Through the opposite portal I hear the raucous call of a Streptopelia, and another giving its low, rhythmic, hooting cry in response.  A pair of them are walking toward the pool - smooth-featured, strangely serene in bearing, their bodies subtly tinted in pale-brown and dove-gray shades of pastel.  One stands watch as the other balances on a stone and bends down to drink.  Unlike most other saurians, the Streptopelia need not pause to tip its head back after every mouthful of water and swallow - it dips its curious muzzle into the pool and drinks continuously until it has slaked its thirst.

In this timeless age it is easy to think that the natural world is unchanging, but of course it exists in its own place in history and one can see transient changes if one looks.  Twenty years prior the Streptopelia was unknown in this region.  Formerly they (like the Sturnus) had been native to an entirely different continent, placed by chance of plate tectonics on the opposite side of the planet, until some strange accident brought a few of them to the far edge of this one.  But they found their new home well to their liking, prospered, bred, and swiftly multiplied; now their call is a common sound along the ridge where we have placed this blind.  When they arrived here I wondered with some concern whether their smaller cousins the Zenaida might soon find themselves outcompeted and pushed out.  But so far I admit that they seem to be managing a successful coexistence.

There is a harsh cry and a blurred blue form barrels toward the pond.  Startled from their drink, the Streptopelia leap up and are routed into sudden flight.  The winner of the confrontation takes a victory lap and comes back to stand triumphantly atop the poolside rocks, looking irascibly about for other challengers.  This is an Aphelocoma, who has apparently claimed personal ownership of this pool and rarely allows an intruder to linger for very long before swooping in to drive it off.  Noisy, curious, watchful, and intelligent, he and his boisterous family are never far away.

(Data shown):

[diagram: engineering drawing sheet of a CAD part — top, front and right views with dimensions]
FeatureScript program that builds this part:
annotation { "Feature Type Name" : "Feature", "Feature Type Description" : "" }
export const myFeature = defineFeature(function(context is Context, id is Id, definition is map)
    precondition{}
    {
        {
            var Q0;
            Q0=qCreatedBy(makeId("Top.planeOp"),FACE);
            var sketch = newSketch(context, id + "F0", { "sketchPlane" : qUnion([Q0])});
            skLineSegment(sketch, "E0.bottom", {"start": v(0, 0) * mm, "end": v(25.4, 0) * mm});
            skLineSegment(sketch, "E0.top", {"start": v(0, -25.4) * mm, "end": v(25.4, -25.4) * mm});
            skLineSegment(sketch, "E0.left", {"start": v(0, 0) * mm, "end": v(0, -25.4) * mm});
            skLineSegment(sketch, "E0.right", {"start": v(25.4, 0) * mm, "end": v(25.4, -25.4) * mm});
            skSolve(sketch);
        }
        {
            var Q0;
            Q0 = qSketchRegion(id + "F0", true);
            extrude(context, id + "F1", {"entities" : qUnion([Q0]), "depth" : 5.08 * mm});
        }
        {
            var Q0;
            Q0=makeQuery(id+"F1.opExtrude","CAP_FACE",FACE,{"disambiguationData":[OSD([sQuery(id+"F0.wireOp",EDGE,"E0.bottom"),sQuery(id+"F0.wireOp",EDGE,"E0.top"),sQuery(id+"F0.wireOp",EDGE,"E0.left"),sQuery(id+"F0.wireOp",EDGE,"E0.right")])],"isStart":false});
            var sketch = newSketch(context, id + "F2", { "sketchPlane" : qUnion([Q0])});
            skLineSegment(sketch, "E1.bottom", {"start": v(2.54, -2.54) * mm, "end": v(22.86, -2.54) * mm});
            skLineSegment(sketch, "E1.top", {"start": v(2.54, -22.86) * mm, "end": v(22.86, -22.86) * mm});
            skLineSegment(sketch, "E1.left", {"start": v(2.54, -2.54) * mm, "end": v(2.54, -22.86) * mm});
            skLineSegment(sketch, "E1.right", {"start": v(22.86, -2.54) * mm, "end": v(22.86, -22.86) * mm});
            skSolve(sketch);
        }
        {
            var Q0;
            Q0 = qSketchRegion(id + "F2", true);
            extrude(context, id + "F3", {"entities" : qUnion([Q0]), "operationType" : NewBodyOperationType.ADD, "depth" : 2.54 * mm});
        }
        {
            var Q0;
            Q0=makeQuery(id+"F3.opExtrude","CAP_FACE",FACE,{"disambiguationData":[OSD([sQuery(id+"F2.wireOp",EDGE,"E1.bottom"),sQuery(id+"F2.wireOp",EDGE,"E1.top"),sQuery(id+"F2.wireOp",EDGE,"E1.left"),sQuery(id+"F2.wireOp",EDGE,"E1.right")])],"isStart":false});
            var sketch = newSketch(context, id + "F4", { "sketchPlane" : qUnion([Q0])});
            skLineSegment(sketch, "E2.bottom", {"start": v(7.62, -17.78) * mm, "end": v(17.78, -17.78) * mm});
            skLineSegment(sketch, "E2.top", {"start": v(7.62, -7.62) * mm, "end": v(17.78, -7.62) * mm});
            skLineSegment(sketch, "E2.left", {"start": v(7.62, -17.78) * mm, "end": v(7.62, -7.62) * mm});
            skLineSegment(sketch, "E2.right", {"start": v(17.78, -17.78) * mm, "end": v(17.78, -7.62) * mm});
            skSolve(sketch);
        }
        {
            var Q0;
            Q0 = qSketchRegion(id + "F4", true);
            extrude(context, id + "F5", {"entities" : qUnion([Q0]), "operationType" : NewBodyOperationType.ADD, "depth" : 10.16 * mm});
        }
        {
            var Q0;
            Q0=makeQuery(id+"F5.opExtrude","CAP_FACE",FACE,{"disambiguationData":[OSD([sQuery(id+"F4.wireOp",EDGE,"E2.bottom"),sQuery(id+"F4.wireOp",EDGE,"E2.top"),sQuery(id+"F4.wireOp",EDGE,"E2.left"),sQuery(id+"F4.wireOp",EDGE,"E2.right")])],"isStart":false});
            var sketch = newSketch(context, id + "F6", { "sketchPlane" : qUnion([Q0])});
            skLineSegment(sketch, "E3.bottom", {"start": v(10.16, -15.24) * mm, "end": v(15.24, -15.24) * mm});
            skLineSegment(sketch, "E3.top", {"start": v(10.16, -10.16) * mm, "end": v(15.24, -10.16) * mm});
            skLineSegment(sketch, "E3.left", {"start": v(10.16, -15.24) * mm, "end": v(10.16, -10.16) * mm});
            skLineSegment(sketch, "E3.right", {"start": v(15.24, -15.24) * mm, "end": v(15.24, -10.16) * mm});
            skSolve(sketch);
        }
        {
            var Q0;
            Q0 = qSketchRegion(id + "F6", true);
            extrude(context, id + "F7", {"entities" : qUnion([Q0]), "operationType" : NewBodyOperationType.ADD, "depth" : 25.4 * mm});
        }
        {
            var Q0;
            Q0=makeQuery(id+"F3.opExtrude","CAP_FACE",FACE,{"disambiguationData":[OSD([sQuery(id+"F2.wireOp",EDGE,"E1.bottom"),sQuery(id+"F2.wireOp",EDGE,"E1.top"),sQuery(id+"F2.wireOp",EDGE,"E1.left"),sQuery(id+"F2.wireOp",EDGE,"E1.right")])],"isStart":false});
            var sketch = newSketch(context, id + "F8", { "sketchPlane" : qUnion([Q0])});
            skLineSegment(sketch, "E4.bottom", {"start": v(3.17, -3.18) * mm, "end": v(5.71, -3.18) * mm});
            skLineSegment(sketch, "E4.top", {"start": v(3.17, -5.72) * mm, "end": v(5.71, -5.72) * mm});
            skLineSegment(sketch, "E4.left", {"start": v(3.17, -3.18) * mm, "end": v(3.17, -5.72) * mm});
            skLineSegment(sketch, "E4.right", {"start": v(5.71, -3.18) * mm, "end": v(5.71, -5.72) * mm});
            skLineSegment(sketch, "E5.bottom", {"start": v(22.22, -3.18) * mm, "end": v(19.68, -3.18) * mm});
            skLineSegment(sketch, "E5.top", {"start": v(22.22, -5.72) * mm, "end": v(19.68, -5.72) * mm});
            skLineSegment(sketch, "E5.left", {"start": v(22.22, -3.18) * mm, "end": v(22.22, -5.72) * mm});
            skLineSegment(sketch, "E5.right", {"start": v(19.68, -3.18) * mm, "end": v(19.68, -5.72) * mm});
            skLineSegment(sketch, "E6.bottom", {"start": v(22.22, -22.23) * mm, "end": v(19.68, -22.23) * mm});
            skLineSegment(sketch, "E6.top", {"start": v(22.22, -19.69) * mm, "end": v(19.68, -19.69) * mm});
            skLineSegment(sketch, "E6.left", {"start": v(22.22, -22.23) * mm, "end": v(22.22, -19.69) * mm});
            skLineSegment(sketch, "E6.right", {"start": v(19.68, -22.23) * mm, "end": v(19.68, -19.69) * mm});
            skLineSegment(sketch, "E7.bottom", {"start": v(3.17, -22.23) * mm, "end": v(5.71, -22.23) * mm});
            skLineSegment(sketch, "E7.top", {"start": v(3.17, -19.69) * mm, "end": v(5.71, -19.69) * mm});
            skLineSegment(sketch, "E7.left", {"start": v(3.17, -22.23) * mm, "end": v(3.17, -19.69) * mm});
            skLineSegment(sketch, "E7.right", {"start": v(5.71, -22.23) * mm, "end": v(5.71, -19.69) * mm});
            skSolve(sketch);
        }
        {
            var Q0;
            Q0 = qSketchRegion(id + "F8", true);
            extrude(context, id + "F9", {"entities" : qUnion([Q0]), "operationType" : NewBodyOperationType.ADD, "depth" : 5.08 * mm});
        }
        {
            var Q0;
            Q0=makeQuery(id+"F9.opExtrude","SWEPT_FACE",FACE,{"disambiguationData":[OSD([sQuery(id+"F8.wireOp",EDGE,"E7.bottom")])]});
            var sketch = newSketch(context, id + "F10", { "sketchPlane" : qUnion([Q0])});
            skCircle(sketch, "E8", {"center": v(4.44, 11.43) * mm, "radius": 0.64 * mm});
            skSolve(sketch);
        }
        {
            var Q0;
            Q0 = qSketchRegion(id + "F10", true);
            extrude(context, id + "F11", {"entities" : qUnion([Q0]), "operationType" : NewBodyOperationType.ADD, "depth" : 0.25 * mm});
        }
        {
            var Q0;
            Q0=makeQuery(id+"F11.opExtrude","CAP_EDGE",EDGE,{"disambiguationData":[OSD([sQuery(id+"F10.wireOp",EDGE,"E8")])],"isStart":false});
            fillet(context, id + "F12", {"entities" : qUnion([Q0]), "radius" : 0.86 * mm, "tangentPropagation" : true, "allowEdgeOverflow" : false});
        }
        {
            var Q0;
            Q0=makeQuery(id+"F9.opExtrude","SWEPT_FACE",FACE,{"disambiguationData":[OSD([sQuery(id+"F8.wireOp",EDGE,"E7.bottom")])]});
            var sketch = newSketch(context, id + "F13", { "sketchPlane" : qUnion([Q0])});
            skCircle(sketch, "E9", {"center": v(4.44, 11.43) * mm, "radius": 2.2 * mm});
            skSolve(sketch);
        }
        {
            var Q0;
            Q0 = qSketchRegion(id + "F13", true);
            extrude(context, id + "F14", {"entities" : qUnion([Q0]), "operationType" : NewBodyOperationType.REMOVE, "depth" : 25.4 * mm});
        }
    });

(What to work on):
a) Summarize the passage about the pool in two sentences.
b) According to the passage about the pool, how long ago was the Streptopelia unknown in this region?
c) Carry on the passage about the pool from its final sentence.
The records come from a different source than the text.

(Your written answers):
a) A pair of Streptopelia come to the pool, and one keeps watch while the other drinks continuously without tipping its head back after each mouthful. Once unknown in the region and native to another continent, the Streptopelia have multiplied there and so far coexist with the Zenaida, but an Aphelocoma that treats the pool as its own drives them off.

b) Twenty years prior.

c)
Smallest of the dinosaurs, but more pugnacious yet, are the trochilids - Calypte and in certain seasons a few Selasphorus.  Near one of the blind's portals I have placed a glass bulb filled with sugary liquid, and nearby they hover, thirsty for its sweetness but ever-watchful for intrusion by others of their kind.  Their movements invisibly quick, bright scarlet iridescence flashing from their throats in the sunshine, they chitter, dart, leap in an instant to joyful battle.  Faster than the eye can follow, they dodge, parry, calculate and recalculate their tactics of aggression and defense with blazing speed in a splintered second; and then mysteriously and bilaterally declare a sudden truce to rest and drink side by side.  

The dinosaurs squawk and squabble, but rarely seem to bring one another to much actual harm.  Yet once in a while I hear angry cries from a family of Sturnus or Tachycineta, and look out to see them mobbing a true predator until it gives up the hunt - yesterday it was an accipitrid speeding off amid the trees, perhaps Accipiter striatus.  They cry out the alarm to give their young the warning.  And it gives me a reminder that there are matters of life and death at play, here as well.
 
In recent months I have been confined within this blind more than I had expected, to tell the truth.  But I am glad to have the opportunity to observe at close range the strange and wonderful creatures that inhabit this age of the world.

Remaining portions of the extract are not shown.